▸ DATA SHOWN
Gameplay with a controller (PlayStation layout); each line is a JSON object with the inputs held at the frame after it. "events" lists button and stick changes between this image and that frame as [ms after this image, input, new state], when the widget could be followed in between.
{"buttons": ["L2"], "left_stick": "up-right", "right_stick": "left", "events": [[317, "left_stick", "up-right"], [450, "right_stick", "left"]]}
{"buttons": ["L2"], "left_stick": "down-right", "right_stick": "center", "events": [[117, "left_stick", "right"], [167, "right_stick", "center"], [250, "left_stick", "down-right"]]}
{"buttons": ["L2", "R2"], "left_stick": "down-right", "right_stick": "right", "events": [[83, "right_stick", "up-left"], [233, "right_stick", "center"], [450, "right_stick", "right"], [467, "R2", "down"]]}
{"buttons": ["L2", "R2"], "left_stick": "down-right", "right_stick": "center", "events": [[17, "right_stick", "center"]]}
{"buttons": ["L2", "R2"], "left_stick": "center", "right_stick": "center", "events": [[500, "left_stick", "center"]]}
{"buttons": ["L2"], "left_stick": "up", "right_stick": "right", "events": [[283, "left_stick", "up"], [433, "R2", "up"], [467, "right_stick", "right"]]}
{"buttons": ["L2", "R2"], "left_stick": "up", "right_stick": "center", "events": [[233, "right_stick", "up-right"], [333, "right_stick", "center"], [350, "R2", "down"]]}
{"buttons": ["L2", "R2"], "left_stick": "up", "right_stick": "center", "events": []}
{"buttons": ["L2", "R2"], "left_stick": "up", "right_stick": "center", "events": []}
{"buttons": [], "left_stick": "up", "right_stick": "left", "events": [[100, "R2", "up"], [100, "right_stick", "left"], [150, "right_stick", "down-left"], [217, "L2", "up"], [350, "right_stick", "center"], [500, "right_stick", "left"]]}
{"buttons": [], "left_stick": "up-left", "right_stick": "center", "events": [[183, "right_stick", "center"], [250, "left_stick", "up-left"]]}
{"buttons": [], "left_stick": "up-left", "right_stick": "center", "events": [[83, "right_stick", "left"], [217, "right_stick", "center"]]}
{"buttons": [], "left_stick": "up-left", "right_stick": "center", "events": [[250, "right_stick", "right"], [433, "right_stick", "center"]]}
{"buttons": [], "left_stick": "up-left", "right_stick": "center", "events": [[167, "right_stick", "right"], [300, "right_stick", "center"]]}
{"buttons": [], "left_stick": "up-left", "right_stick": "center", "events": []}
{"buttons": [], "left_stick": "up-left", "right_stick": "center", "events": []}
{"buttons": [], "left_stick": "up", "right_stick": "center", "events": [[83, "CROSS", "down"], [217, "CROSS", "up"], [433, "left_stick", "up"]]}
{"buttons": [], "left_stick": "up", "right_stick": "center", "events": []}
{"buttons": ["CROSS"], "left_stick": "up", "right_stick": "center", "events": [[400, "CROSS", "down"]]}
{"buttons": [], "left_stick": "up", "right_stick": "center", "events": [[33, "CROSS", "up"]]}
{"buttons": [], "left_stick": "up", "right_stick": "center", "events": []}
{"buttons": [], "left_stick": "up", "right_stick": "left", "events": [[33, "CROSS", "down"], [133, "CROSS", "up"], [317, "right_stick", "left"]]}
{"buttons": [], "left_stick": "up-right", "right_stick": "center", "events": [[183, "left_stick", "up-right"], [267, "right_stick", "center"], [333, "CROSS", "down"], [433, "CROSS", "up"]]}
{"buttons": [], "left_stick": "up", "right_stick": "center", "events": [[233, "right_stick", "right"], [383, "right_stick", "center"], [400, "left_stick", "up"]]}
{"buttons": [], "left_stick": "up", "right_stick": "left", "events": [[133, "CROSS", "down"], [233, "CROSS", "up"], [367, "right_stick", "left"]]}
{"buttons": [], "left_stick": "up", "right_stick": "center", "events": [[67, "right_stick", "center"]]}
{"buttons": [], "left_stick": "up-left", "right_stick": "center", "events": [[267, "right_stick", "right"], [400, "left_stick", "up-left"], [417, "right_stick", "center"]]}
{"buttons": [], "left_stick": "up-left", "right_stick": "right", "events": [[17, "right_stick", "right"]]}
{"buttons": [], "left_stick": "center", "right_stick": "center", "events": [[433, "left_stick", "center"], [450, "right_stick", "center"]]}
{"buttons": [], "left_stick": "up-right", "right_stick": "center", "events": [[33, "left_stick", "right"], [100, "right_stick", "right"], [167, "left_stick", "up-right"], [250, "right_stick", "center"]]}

▸ WORK TO BE COMPLETED
Please set down all of the records exactly.

▸ EXERCISE RESPONSE
Gameplay with a controller (PlayStation layout); each line is a JSON object with the inputs held at the frame after it. "events" lists button and stick changes between this image and that frame as [ms after this image, input, new state], when the widget could be followed in between.
{"buttons": ["L2"], "left_stick": "up-right", "right_stick": "left", "events": [[317, "left_stick", "up-right"], [450, "right_stick", "left"]]}
{"buttons": ["L2"], "left_stick": "down-right", "right_stick": "center", "events": [[117, "left_stick", "right"], [167, "right_stick", "center"], [250, "left_stick", "down-right"]]}
{"buttons": ["L2", "R2"], "left_stick": "down-right", "right_stick": "right", "events": [[83, "right_stick", "up-left"], [233, "right_stick", "center"], [450, "right_stick", "right"], [467, "R2", "down"]]}
{"buttons": ["L2", "R2"], "left_stick": "down-right", "right_stick": "center", "events": [[17, "right_stick", "center"]]}
{"buttons": ["L2", "R2"], "left_stick": "center", "right_stick": "center", "events": [[500, "left_stick", "center"]]}
{"buttons": ["L2"], "left_stick": "up", "right_stick": "right", "events": [[283, "left_stick", "up"], [433, "R2", "up"], [467, "right_stick", "right"]]}
{"buttons": ["L2", "R2"], "left_stick": "up", "right_stick": "center", "events": [[233, "right_stick", "up-right"], [333, "right_stick", "center"], [350, "R2", "down"]]}
{"buttons": ["L2", "R2"], "left_stick": "up", "right_stick": "center", "events": []}
{"buttons": ["L2", "R2"], "left_stick": "up", "right_stick": "center", "events": []}
{"buttons": [], "left_stick": "up", "right_stick": "left", "events": [[100, "R2", "up"], [100, "right_stick", "left"], [150, "right_stick", "down-left"], [217, "L2", "up"], [350, "right_stick", "center"], [500, "right_stick", "left"]]}
{"buttons": [], "left_stick": "up-left", "right_stick": "center", "events": [[183, "right_stick", "center"], [250, "left_stick", "up-left"]]}
{"buttons": [], "left_stick": "up-left", "right_stick": "center", "events": [[83, "right_stick", "left"], [217, "right_stick", "center"]]}
{"buttons": [], "left_stick": "up-left", "right_stick": "center", "events": [[250, "right_stick", "right"], [433, "right_stick", "center"]]}
{"buttons": [], "left_stick": "up-left", "right_stick": "center", "events": [[167, "right_stick", "right"], [300, "right_stick", "center"]]}
{"buttons": [], "left_stick": "up-left", "right_stick": "center", "events": []}
{"buttons": [], "left_stick": "up-left", "right_stick": "center", "events": []}
{"buttons": [], "left_stick": "up", "right_stick": "center", "events": [[83, "CROSS", "down"], [217, "CROSS", "up"], [433, "left_stick", "up"]]}
{"buttons": [], "left_stick": "up", "right_stick": "center", "events": []}
{"buttons": ["CROSS"], "left_stick": "up", "right_stick": "center", "events": [[400, "CROSS", "down"]]}
{"buttons": [], "left_stick": "up", "right_stick": "center", "events": [[33, "CROSS", "up"]]}
{"buttons": [], "left_stick": "up", "right_stick": "center", "events": []}
{"buttons": [], "left_stick": "up", "right_stick": "left", "events": [[33, "CROSS", "down"], [133, "CROSS", "up"], [317, "right_stick", "left"]]}
{"buttons": [], "left_stick": "up-right", "right_stick": "center", "events": [[183, "left_stick", "up-right"], [267, "right_stick", "center"], [333, "CROSS", "down"], [433, "CROSS", "up"]]}
{"buttons": [], "left_stick": "up", "right_stick": "center", "events": [[233, "right_stick", "right"], [383, "right_stick", "center"], [400, "left_stick", "up"]]}
{"buttons": [], "left_stick": "up", "right_stick": "left", "events": [[133, "CROSS", "down"], [233, "CROSS", "up"], [367, "right_stick", "left"]]}
{"buttons": [], "left_stick": "up", "right_stick": "center", "events": [[67, "right_stick", "center"]]}
{"buttons": [], "left_stick": "up-left", "right_stick": "center", "events": [[267, "right_stick", "right"], [400, "left_stick", "up-left"], [417, "right_stick", "center"]]}
{"buttons": [], "left_stick": "up-left", "right_stick": "right", "events": [[17, "right_stick", "right"]]}
{"buttons": [], "left_stick": "center", "right_stick": "center", "events": [[433, "left_stick", "center"], [450, "right_stick", "center"]]}
{"buttons": [], "left_stick": "up-right", "right_stick": "center", "events": [[33, "left_stick", "right"], [100, "right_stick", "right"], [167, "left_stick", "up-right"], [250, "right_stick", "center"]]}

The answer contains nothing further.